Installation

In order to keep clean your working environment it is advised to download virtualenv to create an isolated python environment. To install virtualenv globally using pip run

[sudo] pip install virtualenv

Now we can create an isolated python environment. We use Python3 so we need a Python3 virtual environment, in order to create it run

cd ~
mkdir thxou-venv/
cd thxou-venv/
virtualenv -p python3 thxvenv

Now that we created the virtual environment we need to activate it

source ~/thxou-venv/thxvenv/bin/activate

Now go to the src/ folder of the project and install the dependencies of the project using pip

pip3 install -r requirements.txt

You are ready to run the scripts below. To deactivate the virtual environment(when you finish working with the scripts) type the command

deactivate

Query by Singing/Humming

A Query by Singing/Humming approach (QbSH) approach using Dynamic Time Warping (DTW). Workflow tutorial:

  1. Download and extract the MIR-QBSH dataset and place it under src/datasets/MIR-QBSH-corpus/.
  2. Change working directory to src/
  3. Execute create_dbs.sh in order to extract the .midi and .wave pitch vectors and store them in the corresponding pickle files.
  4. Execute the following:
./search.py --preprocess --pickle-whole --database "./midi.pickle" "./wave.pickle"

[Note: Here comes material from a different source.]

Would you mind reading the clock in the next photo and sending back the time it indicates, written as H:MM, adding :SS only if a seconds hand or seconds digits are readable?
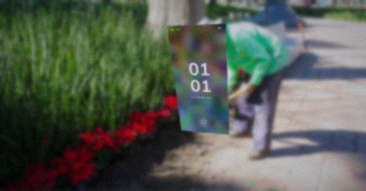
1:01
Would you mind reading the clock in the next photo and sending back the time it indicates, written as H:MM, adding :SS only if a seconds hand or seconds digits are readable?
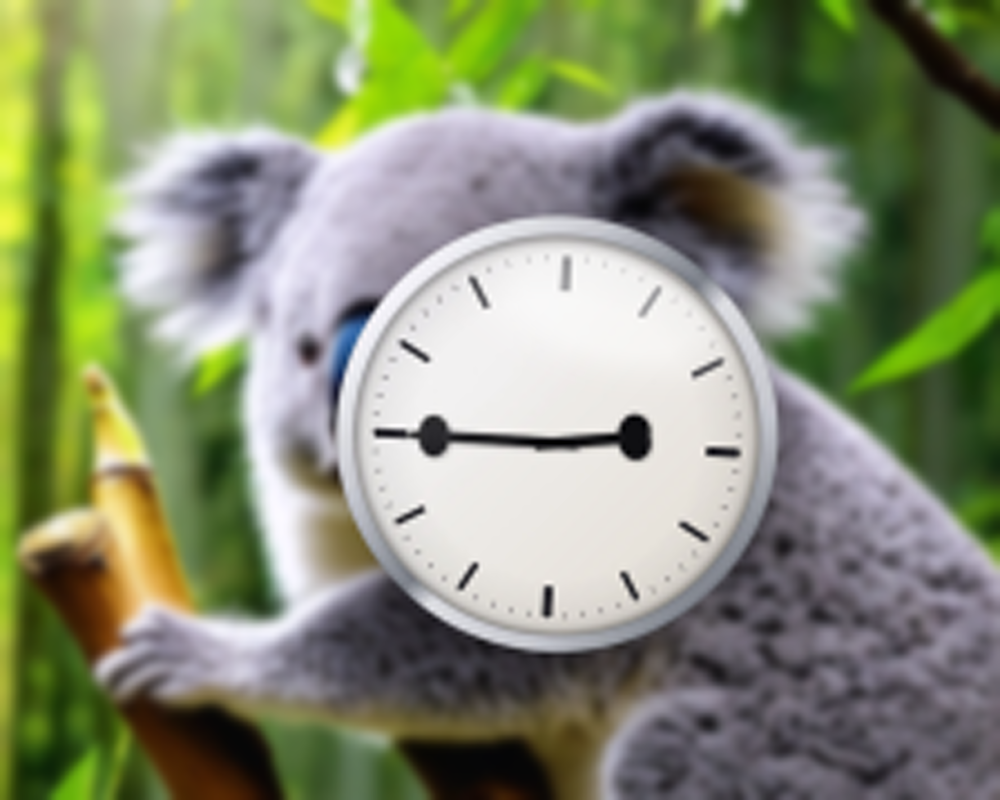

This should iterate every element in wave.pickle, normalize it (maybe we should change this, as it isn't really normalization) and try to find the best matches for it in midi.pickle. The MIDI pitch vectors remain unchanged and all of the preprocessing refers to the input query pitch vector. This workflow creates once the pitch vectors databases, which is a very time-consuming task, and performs normalization/preprocessing of the input query in run-time, allowing easier experimentation. Most of this approach has been adapted from this. The MIR dataset is preferred because it guarantees that all input queries start from the beginning, as it states:

All queries are from the beginning of references.

IOACAS on the other hand, states:

No guarantee for each humming starts from the beginning of the songs.

We consider a match if for each query, the ground truth is contained in the top ten matches sorted by DTW score. Thus, in the MIR corpus we were able to achieve an accuracy of 58.77% with a sample size of 4431 queries.